GridPP Technical Meeting - HTCondor CEs
Virtual Only
Weekly meeting slot for technical topics. We will try and focus on one topic per meeting. We will announce at the Tuesday Ops meeting if this meeting is going ahead and if so the topic to be discussed.
General area of HTCondorCE APEL support
https://twiki.cern.ch/twiki/bin/view/LCG/HTCondorAccounting
Other links mentioned are:
Specific batch systems supported by HTCondorCE
https://opensciencegrid.org/docs/compute-element/htcondor-ce-overview/
Notes on Scaling Factors in heterogeneous clusters
https://www.gridpp.ac.uk/wiki/Example_Build_of_an_ARC/Condor_Cluster#Notes_on_Accounting.2C_Scaling_and_Publishing
And...
https://www.gridpp.ac.uk/wiki/Publishing_tutorial
From the meeting:
- PIC have deployed HTCondor CEs in production. Have made public their patches.
- HTCondor CE also supports other systems such as SLURM, PBS etc
- Steve solution relies on running an APEL client at the site. Some sites would rather not running the APEL client.
- The other solution sites would like to see involves the HTCondor CE submitting directly to APEL. HTCondor provides a lot of flexibility (but not infinite!) when producing logs. It is hoped that it would require relatively little effort to produce a correctly formatted log. Initially an additional script may be needed but if we work with the HTCondor developers this would hopefully be fully integrated into HTCondor.
Actions:
- Who would like to try deploying Steve’s solution?
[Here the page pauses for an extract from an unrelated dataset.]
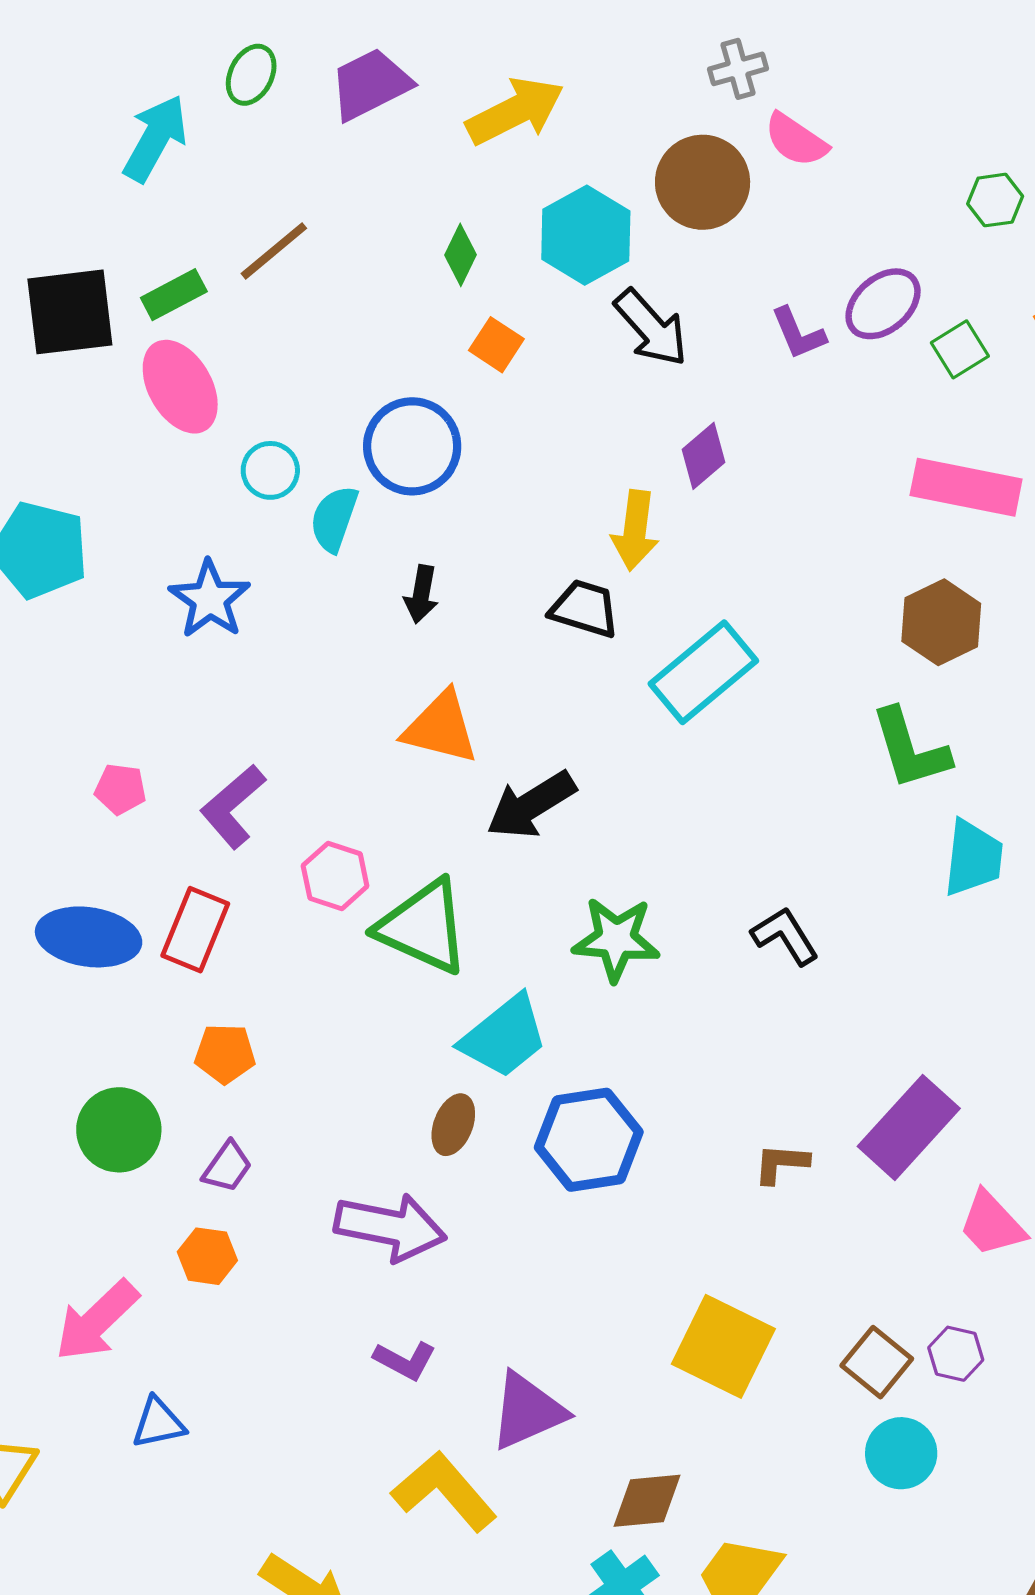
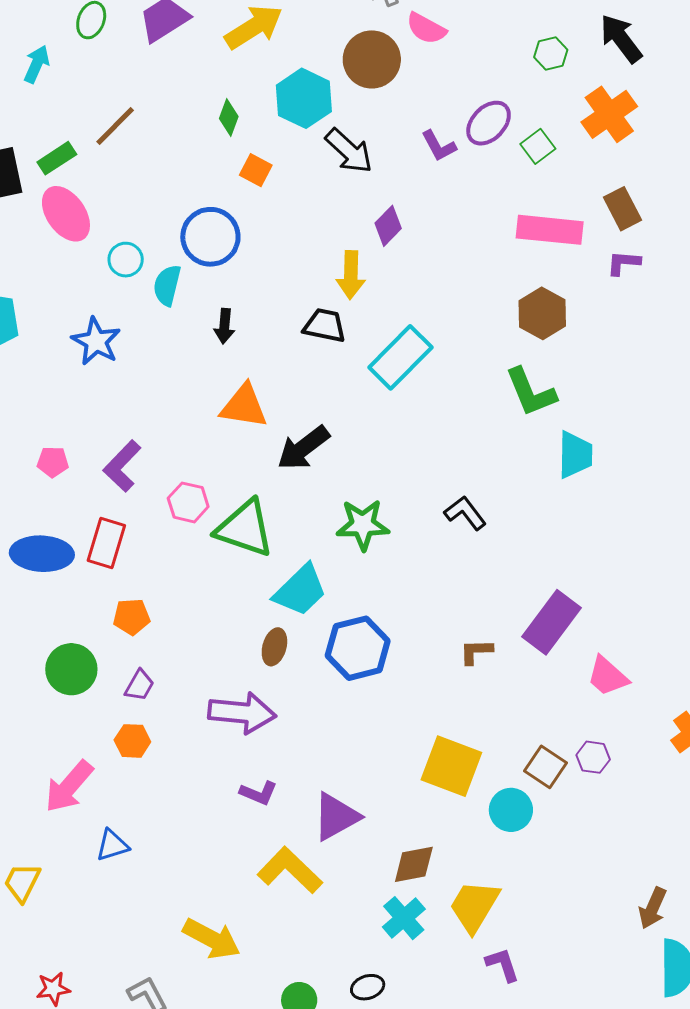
cyan arrow: (155, 138) -> (37, 64), size x0.7
cyan circle: (901, 1453) -> (511, 810), moved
Liverpool will setup an HTCondorCE in the next few months, they support everybody apart from CMS and ALICE.
RAL Tier-1 will look at deploying an HTCondor CE around February 2019.
Steve to message PIC to ask them if the solution GridPP is proposing would work for them, and if they would at some point be prepared to use.
Matt Doidge, HTCondor CE + SGE. (Already running CREAM CEs + APEL client)
- Who would like to work on generating the accounting records directly?
Steve has done a prototype of this.
Requirement from APEL, need to batch up job logs so that the repository doesn’t need to support millions of individual job reports as opposed to a few thousand job summary scripts. Adrian will help. Would be nice to add this feature to VAC (Andrew M to talk to Adrian)
We (GridPP) need to talk to HTCondor developers to ask them if they can . This should be done after it is clear what we need for direct submission.
There were no volunteers to look at this at this time. Steve might get round to it once he has tested deploying the HTCondorCE. We will review this at the next relevant technical meeting.
Next technical meeting in ~February 2019.